Q. What did you do and how did it feel when you received the cease and desist order from Katy Perry's lawyers?
I honestly was angered and I was furious. This lawfirm had just cost me dozens of hours of 3d modeling, 3d printing and promotion I had worked on for about 24 hours
I had tweeted, blogged, instagramed, and contacted all my press contacts to get this to sell. Just when it had started to gain steam and websites started to write about it and linking to my page, my product was deleted!! Theawesomer.com, technabob, 3print.com and numerous sites are still linking to a dead link!
I lost 14 actual sales that Shapeways already refunded before the lawyers came after me. However, I estimate I lost hundreds of potential sales the week my product was off the market since this was an impulse buy item.

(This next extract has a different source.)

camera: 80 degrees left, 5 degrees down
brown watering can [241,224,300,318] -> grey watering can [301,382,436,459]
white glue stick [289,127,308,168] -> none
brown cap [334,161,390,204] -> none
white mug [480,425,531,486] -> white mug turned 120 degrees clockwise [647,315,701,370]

It is still not back at Shapeways as we speak now.
Q. Working with a lawyer is expensive and you're now giving these files away for free, so why did you decide to get a lawyer? And how did that occur?
I released the file when I thought I had no recourse and I thought I was out of luck. I believed Katy Perry's lawyer at his word when he told me they owned copyright so releasing my file was my way of not letting my work go to waste. It will take months for these lawyers to sell licenses, manufacture thousands in China, and put them on sale here in the US. So I let the people have access to them now if they know someone with a 3d printer.

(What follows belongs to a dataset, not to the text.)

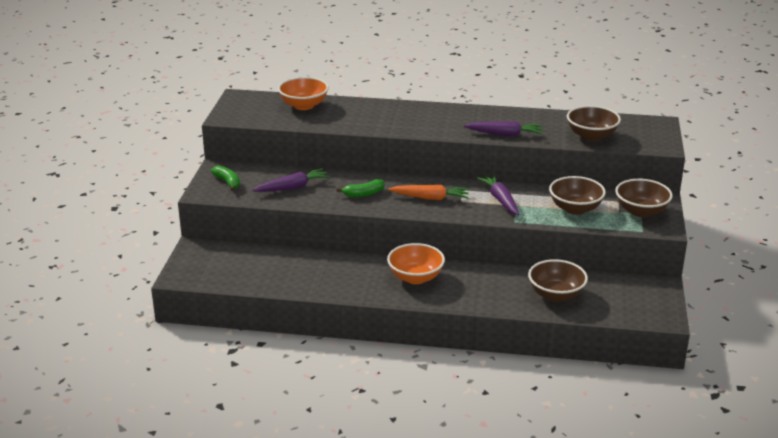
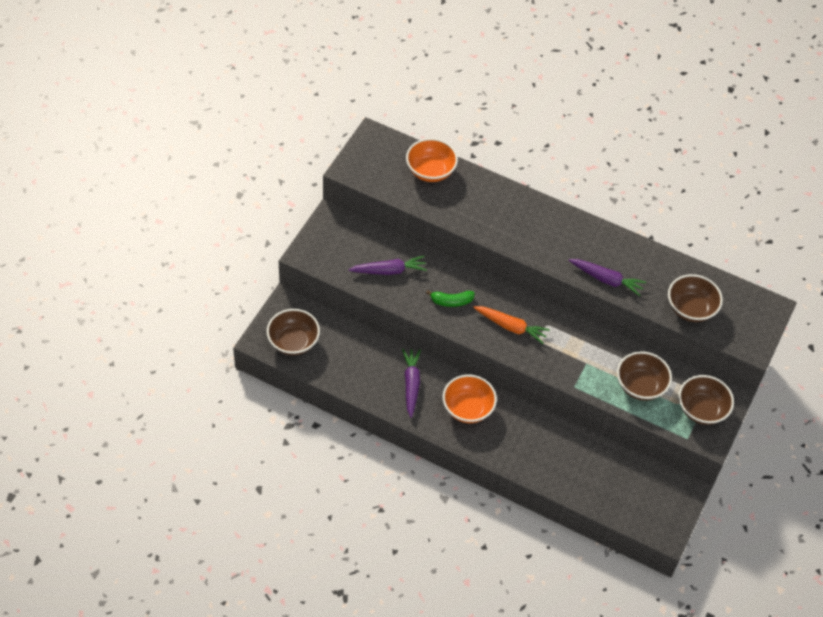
camera: 15 degrees right, 25 degrees up
green banana [211,165,240,191] -> none
purple carrot [477,174,519,215] -> purple carrot moved to [402,349,421,418]
brown bowl [528,259,588,302] -> brown bowl moved to [267,309,320,355]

This move is probably costing me money but that was the only move I had back then. A lawyer was not an option for me. I'm a one-person company and I don't have 400-750 per hour to spend on a lawyer to fight a losing battle with a corporate deep pocket law firm.
However, after CNN went live with the story, actual lawyers started to chime in and let me know that you can't actually copyright shark outfits. Also that the lawyers failed to swear under penalty of perjury that they own copyright. So this battle I once perceived as a losing battle wasn't a waste of money anymore.
So I started online legal fund at http://www.gofundme.com/lp5xec I also put aside some savings and I secured the representation of Christopher Sprigman, who is currently helping me fight against this deep pocket law firm.
Q. What do you think is at stake in this lawsuit for Perry Corp? It seems to be a matter of owning the monopoly over an income generating product, is it the same for you?
Honestly, I don't think Katy Perry would care much about a small shop capitalizing on this Internet created meme. I honestly think the people behind this are her greedy lawyers who make money sending these bogus cease and desists, make money suing these small businesses, make money selling these licenses, make money no matter what.
I like to think Katy Perry already made her millions and wouldn't care if someone like me makes 140 bucks. But I guess we will find out if it's her or her lawyers behind this crap when someone actually confronts her.
But I do agree these lawyers are killing competition using these bogus copyright claims and soon they will be able to use trademark cease and desist when their applications are approved. So eventually they will have a monopoly on this Internet created meme. This is despicable because America is great because of entrepreneurs like me who use new technology to fulfill a niche market that otherwise would go unfulfilled. These lawyers and their copyright/trademark trolling are sending America and the world back decades. They are what's wrong with America and the world right now.
Q. Do you have any advice for independent artists and designers?
When I first receive the cease and desist from Katy Perry's lawyers I believed them at their word when they said they owned the copyright of this shark outfit. So my advice would be: Don't trust lawyers and specially those who are looking to profit from your failure to fight back.
If doesn't seem right Google it, and if it still doesn't sound right, blast it off to social media. Lawyers might have deeper pockets but you might have a whole community willing to go to war along with you when these lawyers try to use bogus claims to shut you down.
It's time that small business stand up and fight along side each other against these corporate law firms looking to profit from something that we created, not them.